◆ **What to produce**:
From the lines below, copy each one that contains the word "chart".
○ ○ ○
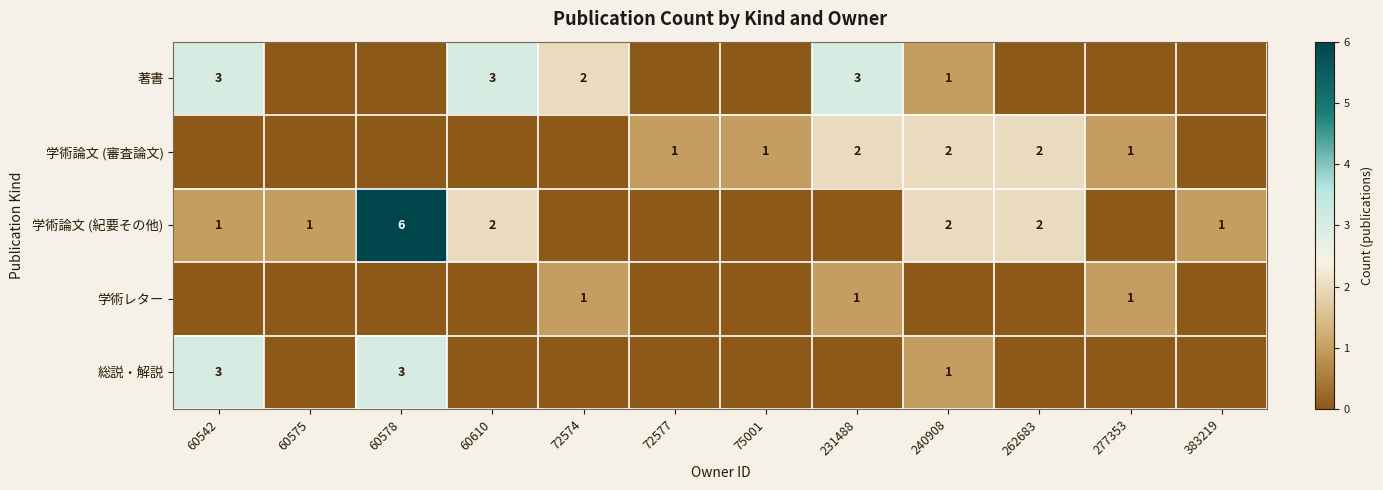

Is the value of 著書 at 72574 greater than the value of 学術論文 (紀要その他) at 383219?

Yes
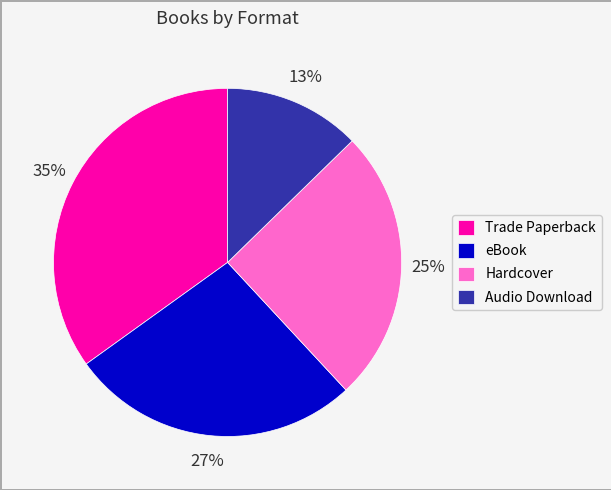

Is it true that Audio Download is 13% of the pie?

True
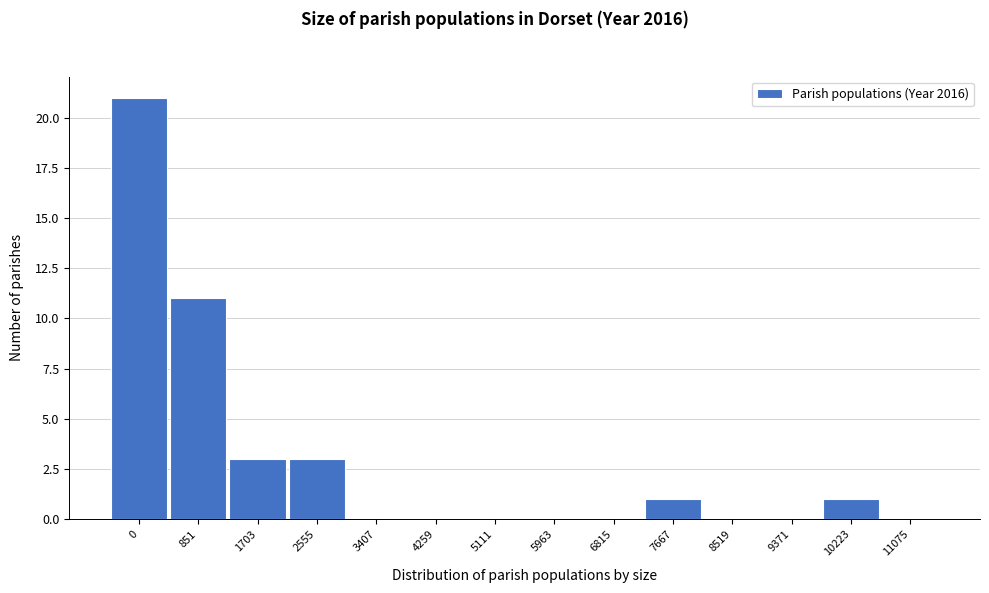

Reading right to left, transcribe all the data shown in this chart.

11075=0	10223=1	9371=0	8519=0	7667=1	6815=0	5963=0	5111=0	4259=0	3407=0	2555=3	1703=3	851=11	0=21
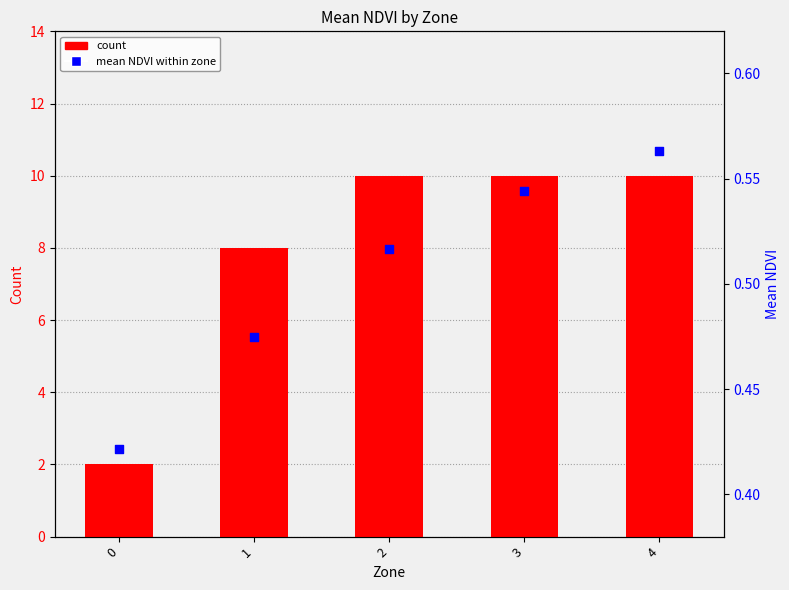

Is the value of count at 3 greater than the value of mean NDVI (percentile rank within zone) at 0?

Yes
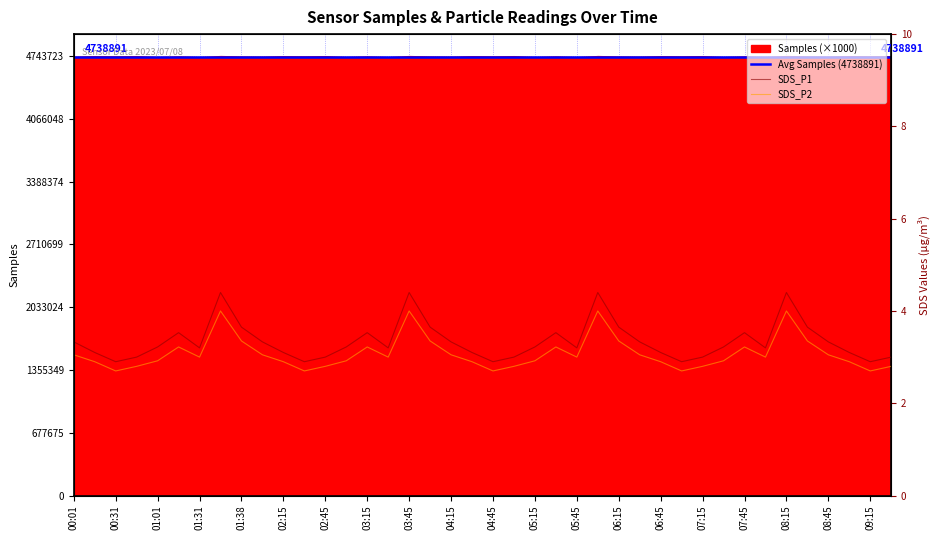

What position from the left is 00:46?

4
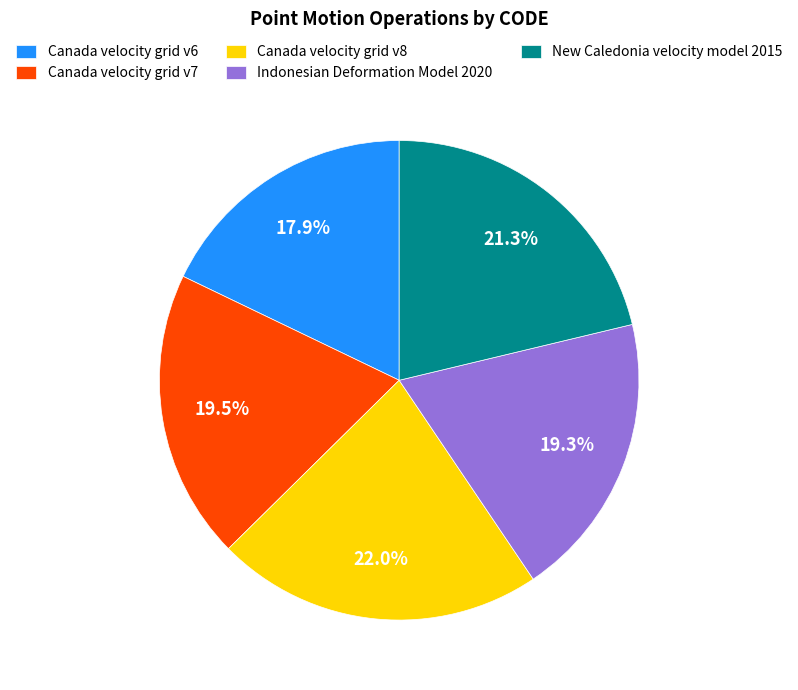

Does New Caledonia velocity model 2015 account for over 50% of the chart?

No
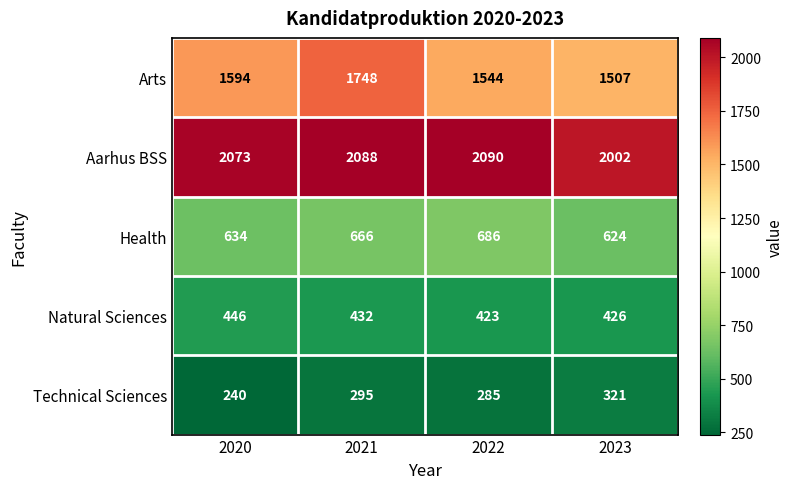

Count the number of categories in the chart.

4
○ ○ ○
◆ **Exercise response**:
Reading right to left, transcribe all the data shown in this chart.
Does New Caledonia velocity model 2015 account for over 50% of the chart?
Count the number of categories in the chart.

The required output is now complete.